### [DATASET ROWS]
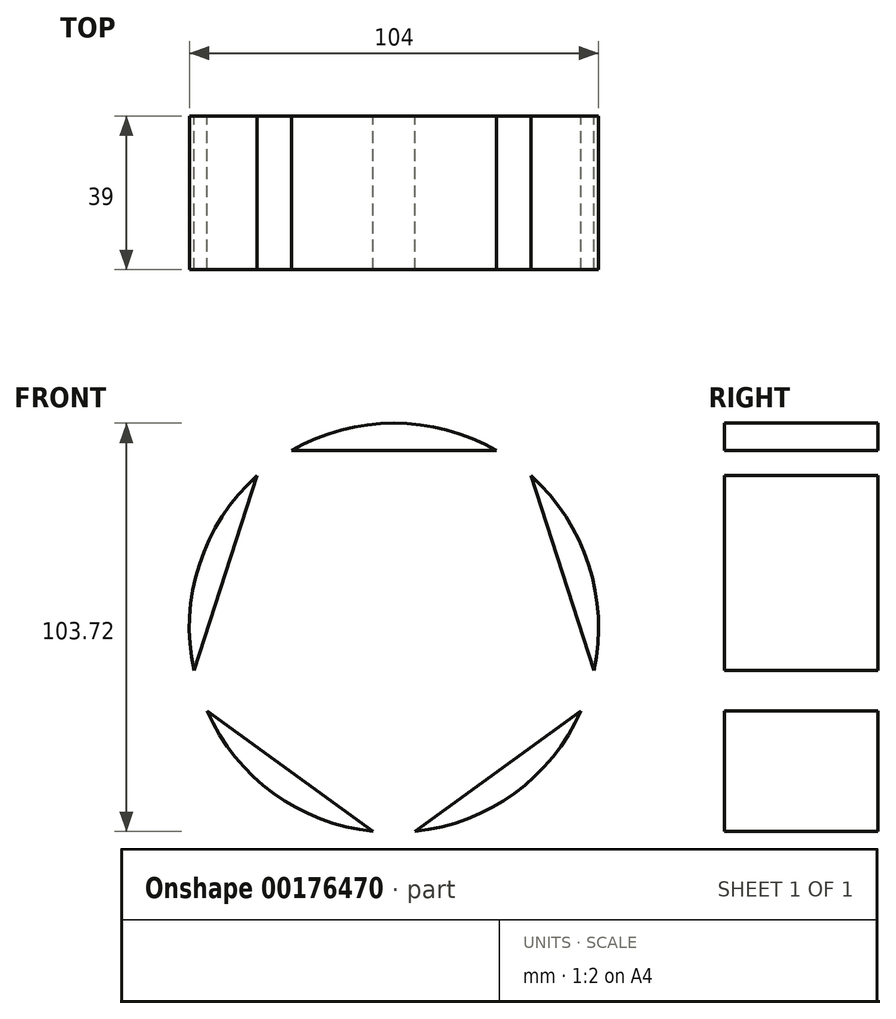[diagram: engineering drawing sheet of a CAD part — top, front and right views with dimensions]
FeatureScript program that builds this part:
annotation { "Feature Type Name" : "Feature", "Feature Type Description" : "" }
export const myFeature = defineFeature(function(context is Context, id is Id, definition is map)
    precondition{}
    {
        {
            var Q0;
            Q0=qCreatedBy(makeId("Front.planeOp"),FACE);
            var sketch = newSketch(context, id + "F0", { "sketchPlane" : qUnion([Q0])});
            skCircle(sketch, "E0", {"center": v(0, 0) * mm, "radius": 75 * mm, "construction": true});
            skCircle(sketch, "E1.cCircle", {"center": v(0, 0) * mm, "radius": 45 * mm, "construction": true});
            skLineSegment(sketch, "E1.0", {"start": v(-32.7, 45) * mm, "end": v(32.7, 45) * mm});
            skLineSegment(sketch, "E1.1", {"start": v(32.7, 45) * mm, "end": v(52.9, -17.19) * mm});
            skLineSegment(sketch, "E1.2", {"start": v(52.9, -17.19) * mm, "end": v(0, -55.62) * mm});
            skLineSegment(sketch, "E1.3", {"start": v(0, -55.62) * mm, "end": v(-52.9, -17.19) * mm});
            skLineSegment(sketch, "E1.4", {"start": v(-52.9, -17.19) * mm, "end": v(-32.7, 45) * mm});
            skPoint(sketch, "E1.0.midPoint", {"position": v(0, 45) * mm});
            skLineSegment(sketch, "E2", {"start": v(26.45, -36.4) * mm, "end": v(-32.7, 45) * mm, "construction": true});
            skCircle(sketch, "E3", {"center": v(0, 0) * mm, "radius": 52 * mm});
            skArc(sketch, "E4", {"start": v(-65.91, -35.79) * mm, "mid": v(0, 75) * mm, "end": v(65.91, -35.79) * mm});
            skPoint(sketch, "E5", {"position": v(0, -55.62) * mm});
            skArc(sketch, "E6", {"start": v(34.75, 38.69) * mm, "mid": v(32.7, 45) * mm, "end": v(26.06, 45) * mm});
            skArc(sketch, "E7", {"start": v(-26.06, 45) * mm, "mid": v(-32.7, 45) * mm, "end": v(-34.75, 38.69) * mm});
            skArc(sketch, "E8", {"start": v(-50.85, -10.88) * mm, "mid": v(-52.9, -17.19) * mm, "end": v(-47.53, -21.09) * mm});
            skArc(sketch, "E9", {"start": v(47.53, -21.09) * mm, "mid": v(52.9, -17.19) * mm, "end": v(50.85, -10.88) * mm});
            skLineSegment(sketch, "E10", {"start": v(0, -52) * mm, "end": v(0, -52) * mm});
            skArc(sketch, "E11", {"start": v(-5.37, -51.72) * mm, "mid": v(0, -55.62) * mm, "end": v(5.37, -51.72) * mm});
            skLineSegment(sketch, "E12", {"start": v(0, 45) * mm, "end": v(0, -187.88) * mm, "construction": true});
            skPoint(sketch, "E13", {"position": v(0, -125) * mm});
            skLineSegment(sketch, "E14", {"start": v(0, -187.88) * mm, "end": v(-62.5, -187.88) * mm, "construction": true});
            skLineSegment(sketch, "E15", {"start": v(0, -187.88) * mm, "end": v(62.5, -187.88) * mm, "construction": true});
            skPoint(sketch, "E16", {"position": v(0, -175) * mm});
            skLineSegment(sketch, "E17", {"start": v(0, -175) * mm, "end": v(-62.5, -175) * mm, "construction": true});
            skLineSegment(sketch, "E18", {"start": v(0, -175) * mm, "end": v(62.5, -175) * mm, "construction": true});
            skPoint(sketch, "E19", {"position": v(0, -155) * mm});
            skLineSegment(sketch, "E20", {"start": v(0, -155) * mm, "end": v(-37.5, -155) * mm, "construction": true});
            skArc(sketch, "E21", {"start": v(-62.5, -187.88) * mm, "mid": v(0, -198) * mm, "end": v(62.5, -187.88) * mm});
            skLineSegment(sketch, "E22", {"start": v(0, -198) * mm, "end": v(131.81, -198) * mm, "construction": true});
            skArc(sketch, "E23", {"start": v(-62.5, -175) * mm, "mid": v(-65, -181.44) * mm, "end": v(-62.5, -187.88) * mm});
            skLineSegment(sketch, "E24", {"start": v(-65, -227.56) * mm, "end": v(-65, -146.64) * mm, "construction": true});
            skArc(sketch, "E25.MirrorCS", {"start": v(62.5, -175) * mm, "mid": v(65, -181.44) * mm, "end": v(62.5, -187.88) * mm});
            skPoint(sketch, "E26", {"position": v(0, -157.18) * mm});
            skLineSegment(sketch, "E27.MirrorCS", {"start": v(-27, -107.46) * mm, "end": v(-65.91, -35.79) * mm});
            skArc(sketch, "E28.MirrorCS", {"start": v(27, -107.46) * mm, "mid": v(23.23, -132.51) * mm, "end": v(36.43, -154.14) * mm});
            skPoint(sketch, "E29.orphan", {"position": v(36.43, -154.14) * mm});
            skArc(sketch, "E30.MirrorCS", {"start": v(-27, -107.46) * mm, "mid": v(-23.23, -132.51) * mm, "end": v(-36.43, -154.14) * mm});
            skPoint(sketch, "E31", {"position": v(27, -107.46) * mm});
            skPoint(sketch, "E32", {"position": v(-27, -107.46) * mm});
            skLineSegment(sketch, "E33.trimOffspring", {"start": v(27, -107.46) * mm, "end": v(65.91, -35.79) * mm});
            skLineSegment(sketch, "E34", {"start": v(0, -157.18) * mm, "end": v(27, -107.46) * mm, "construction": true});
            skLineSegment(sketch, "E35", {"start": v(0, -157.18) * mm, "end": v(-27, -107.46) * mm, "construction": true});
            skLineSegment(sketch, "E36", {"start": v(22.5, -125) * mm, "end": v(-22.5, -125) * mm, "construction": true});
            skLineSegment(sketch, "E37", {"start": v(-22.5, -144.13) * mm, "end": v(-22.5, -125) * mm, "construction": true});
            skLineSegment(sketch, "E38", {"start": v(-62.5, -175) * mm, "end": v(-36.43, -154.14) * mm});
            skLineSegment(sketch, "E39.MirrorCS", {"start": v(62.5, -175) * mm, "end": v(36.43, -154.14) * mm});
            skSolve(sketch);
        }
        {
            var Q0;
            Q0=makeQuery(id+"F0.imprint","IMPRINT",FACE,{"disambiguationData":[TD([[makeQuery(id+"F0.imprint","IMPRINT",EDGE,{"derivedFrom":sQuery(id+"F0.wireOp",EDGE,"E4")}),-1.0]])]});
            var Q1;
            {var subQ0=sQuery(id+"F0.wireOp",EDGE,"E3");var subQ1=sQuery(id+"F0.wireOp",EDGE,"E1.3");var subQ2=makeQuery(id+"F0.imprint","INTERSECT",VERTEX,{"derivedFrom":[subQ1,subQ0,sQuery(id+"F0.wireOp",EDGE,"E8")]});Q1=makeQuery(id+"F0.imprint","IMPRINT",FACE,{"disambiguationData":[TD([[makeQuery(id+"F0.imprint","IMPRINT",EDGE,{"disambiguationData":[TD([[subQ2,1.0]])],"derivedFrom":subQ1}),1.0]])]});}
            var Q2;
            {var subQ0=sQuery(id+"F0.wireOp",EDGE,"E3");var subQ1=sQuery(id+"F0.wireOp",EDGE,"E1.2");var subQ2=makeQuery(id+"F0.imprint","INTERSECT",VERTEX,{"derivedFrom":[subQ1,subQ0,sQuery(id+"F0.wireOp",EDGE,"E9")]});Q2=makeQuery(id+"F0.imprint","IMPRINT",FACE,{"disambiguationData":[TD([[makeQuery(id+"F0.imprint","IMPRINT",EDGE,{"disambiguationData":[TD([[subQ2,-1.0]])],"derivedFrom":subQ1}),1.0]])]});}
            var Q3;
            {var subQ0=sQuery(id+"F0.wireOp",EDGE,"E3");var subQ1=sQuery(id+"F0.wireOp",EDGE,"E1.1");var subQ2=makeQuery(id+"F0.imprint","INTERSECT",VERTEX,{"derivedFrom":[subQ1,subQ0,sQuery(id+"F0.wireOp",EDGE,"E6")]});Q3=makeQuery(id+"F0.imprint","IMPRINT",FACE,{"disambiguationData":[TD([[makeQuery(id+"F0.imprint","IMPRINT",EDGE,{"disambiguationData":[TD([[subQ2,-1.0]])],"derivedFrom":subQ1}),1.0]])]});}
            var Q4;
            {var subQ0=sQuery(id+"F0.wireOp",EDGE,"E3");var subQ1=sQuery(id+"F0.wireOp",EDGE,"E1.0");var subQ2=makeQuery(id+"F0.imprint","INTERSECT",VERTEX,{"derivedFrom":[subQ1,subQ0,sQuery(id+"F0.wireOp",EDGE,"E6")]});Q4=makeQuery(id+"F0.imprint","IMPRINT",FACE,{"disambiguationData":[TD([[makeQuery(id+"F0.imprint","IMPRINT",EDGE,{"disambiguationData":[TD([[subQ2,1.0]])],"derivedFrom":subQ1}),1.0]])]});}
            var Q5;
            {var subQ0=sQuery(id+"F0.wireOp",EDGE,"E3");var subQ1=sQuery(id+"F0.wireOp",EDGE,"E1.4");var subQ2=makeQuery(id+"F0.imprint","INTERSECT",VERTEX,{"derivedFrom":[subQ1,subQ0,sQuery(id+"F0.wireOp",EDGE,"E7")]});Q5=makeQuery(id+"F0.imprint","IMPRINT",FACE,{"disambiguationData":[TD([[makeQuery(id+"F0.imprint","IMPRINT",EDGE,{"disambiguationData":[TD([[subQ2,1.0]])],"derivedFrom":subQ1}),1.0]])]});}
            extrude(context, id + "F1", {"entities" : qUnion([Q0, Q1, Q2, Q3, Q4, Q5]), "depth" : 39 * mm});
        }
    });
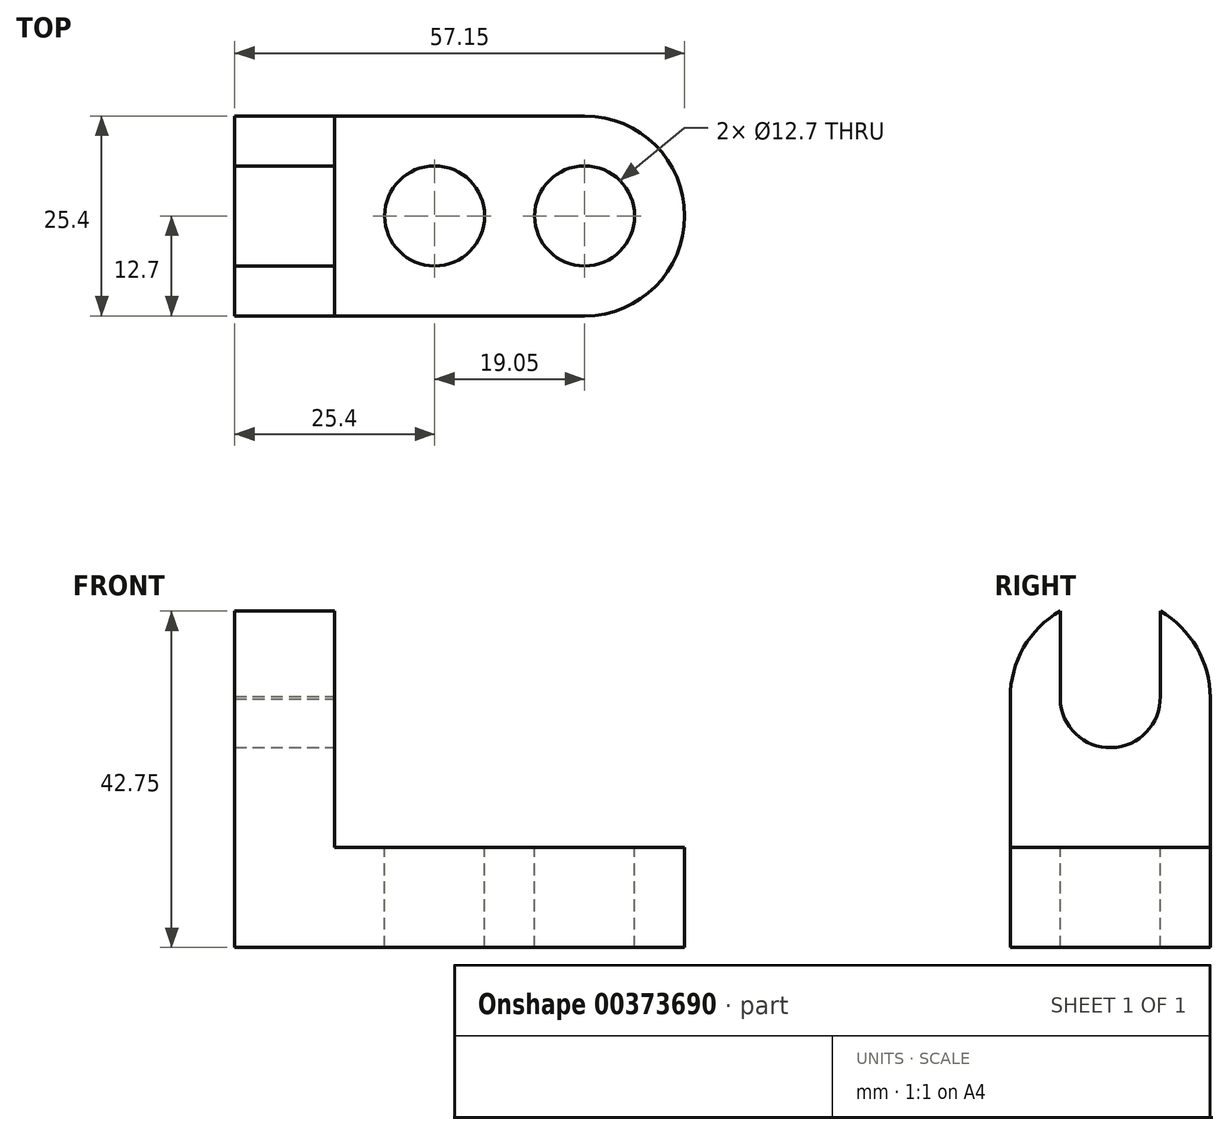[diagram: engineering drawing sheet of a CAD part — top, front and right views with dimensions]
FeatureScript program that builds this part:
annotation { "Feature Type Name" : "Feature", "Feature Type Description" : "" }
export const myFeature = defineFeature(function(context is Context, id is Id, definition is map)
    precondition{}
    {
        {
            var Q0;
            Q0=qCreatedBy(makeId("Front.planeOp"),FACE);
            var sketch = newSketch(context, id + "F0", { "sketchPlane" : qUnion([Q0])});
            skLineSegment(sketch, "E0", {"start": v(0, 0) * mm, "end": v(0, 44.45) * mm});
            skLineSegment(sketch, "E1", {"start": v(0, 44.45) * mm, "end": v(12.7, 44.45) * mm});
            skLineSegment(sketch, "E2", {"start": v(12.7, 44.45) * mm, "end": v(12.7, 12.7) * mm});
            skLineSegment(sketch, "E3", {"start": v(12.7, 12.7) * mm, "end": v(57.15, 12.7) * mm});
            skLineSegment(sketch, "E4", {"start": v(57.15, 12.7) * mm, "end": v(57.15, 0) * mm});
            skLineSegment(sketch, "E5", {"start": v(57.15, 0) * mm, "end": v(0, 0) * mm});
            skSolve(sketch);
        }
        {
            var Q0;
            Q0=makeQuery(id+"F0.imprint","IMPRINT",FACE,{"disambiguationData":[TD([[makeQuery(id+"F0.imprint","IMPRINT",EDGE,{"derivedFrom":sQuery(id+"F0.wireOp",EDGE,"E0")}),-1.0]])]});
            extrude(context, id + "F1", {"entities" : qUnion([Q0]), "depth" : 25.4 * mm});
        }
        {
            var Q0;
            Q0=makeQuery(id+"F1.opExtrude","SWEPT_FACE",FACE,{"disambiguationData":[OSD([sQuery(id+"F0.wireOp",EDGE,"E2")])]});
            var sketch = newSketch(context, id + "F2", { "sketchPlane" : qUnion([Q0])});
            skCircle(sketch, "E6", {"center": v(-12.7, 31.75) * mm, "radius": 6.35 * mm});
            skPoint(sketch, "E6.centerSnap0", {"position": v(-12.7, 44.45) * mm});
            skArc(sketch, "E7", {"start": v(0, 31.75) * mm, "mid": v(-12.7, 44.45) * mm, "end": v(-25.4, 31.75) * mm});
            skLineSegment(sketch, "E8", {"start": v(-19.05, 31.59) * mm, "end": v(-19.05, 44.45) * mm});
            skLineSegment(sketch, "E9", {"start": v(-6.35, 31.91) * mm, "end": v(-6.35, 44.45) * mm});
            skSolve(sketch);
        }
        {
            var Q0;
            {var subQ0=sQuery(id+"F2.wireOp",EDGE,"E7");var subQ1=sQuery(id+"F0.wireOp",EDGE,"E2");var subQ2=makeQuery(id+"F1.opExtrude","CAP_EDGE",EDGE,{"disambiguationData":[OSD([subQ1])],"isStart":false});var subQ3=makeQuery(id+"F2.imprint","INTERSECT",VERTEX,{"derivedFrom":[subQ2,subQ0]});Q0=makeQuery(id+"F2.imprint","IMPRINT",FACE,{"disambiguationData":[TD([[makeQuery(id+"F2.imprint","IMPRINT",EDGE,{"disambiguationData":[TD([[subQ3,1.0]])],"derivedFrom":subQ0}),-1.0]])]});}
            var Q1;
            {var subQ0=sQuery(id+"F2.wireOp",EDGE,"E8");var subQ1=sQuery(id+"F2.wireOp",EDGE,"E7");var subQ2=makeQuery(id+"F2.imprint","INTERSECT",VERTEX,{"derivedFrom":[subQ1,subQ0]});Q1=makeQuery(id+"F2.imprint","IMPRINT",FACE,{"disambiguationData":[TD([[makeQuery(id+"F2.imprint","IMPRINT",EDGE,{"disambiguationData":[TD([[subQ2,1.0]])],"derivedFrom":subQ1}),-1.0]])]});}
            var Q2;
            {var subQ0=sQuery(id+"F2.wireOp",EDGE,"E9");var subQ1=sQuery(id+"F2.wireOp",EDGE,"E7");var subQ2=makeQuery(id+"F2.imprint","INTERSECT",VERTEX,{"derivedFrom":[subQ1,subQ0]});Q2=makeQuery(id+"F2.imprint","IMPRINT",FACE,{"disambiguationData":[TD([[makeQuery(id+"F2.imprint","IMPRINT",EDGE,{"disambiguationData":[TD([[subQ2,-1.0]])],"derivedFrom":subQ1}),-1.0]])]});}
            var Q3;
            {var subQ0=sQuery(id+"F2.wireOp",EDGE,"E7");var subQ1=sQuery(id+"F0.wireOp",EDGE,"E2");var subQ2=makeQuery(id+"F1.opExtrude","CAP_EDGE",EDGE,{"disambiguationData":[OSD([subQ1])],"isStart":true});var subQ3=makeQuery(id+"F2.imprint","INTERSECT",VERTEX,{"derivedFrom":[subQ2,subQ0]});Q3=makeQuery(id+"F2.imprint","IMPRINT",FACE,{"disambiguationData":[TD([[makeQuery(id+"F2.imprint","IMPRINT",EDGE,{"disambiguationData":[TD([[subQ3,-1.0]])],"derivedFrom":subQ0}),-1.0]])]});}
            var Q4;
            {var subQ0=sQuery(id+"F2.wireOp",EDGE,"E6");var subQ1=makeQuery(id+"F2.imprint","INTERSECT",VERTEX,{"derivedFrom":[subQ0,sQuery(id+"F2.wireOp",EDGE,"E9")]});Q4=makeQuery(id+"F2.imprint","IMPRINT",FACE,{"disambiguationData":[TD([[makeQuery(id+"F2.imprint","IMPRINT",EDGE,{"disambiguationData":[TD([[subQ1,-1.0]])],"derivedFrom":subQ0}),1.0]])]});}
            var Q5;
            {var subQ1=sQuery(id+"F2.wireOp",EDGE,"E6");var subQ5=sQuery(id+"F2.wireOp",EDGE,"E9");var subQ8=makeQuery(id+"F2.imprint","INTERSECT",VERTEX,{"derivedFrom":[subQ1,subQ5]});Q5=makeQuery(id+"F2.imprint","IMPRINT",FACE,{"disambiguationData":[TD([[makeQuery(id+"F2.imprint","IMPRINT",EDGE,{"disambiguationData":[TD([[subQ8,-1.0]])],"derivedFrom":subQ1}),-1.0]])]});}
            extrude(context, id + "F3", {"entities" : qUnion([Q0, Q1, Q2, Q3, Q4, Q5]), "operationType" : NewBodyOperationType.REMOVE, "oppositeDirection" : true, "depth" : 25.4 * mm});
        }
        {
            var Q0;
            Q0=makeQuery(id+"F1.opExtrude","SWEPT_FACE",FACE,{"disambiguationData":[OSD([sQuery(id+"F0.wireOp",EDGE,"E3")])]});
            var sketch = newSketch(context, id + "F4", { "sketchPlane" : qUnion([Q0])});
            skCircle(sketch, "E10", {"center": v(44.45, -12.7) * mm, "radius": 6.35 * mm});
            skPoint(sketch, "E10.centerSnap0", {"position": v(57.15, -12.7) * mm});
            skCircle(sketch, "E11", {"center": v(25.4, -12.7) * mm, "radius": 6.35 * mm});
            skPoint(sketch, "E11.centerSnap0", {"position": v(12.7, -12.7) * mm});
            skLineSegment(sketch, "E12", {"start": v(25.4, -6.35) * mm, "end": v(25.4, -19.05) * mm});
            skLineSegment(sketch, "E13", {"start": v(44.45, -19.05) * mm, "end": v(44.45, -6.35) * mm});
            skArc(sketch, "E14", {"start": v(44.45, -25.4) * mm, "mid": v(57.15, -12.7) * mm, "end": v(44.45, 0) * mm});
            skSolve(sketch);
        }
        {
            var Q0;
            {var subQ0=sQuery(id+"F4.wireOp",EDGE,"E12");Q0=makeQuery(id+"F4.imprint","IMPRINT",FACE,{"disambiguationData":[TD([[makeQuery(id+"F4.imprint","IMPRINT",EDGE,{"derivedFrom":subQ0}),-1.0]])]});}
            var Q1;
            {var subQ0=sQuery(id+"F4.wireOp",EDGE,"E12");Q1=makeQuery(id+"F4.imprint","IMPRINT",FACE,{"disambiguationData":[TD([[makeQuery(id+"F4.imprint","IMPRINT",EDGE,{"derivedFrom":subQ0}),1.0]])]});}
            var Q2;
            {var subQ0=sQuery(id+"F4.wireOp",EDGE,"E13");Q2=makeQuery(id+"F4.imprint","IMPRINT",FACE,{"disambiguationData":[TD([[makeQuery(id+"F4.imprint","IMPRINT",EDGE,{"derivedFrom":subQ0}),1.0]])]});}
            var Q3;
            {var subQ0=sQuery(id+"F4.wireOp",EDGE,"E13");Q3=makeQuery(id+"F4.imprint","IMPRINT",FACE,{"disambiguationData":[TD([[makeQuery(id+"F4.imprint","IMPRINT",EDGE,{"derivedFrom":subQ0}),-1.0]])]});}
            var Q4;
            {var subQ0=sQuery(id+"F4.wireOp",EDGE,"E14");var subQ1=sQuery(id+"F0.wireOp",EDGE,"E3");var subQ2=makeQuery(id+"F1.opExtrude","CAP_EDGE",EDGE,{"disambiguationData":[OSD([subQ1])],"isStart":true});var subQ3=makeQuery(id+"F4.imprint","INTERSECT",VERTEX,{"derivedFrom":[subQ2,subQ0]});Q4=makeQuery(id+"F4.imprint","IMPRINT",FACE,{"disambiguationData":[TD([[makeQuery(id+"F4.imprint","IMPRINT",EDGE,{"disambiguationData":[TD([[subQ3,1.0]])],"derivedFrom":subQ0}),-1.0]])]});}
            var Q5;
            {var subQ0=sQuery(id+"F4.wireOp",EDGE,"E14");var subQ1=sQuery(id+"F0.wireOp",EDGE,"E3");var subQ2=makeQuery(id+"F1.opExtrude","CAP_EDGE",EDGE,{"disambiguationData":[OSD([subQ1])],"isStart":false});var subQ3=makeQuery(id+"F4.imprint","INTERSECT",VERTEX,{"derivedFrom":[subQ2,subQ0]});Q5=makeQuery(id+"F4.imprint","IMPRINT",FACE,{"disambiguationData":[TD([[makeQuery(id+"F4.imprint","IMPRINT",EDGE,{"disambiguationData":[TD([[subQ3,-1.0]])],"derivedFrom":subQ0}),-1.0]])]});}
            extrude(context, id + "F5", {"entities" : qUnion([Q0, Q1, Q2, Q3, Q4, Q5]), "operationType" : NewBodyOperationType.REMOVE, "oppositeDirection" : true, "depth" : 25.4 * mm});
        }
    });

### [WHAT YOU ARE ASKED TO DO]
Copy the stretch from the start of the records through the line containing "v(34.75, 38.69) *" word for word, including both ends, and leave any pictures out of your copy.

### [SOLVED EXERCISE]
[diagram: engineering drawing sheet of a CAD part — top, front and right views with dimensions]
FeatureScript program that builds this part:
annotation { "Feature Type Name" : "Feature", "Feature Type Description" : "" }
export const myFeature = defineFeature(function(context is Context, id is Id, definition is map)
    precondition{}
    {
        {
            var Q0;
            Q0=qCreatedBy(makeId("Front.planeOp"),FACE);
            var sketch = newSketch(context, id + "F0", { "sketchPlane" : qUnion([Q0])});
            skCircle(sketch, "E0", {"center": v(0, 0) * mm, "radius": 75 * mm, "construction": true});
            skCircle(sketch, "E1.cCircle", {"center": v(0, 0) * mm, "radius": 45 * mm, "construction": true});
            skLineSegment(sketch, "E1.0", {"start": v(-32.7, 45) * mm, "end": v(32.7, 45) * mm});
            skLineSegment(sketch, "E1.1", {"start": v(32.7, 45) * mm, "end": v(52.9, -17.19) * mm});
            skLineSegment(sketch, "E1.2", {"start": v(52.9, -17.19) * mm, "end": v(0, -55.62) * mm});
            skLineSegment(sketch, "E1.3", {"start": v(0, -55.62) * mm, "end": v(-52.9, -17.19) * mm});
            skLineSegment(sketch, "E1.4", {"start": v(-52.9, -17.19) * mm, "end": v(-32.7, 45) * mm});
            skPoint(sketch, "E1.0.midPoint", {"position": v(0, 45) * mm});
            skLineSegment(sketch, "E2", {"start": v(26.45, -36.4) * mm, "end": v(-32.7, 45) * mm, "construction": true});
            skCircle(sketch, "E3", {"center": v(0, 0) * mm, "radius": 52 * mm});
            skArc(sketch, "E4", {"start": v(-65.91, -35.79) * mm, "mid": v(0, 75) * mm, "end": v(65.91, -35.79) * mm});
            skPoint(sketch, "E5", {"position": v(0, -55.62) * mm});
            skArc(sketch, "E6", {"start": v(34.75, 38.69) * mm, "mid": v(32.7, 45) * mm, "end": v(26.06, 45) * mm});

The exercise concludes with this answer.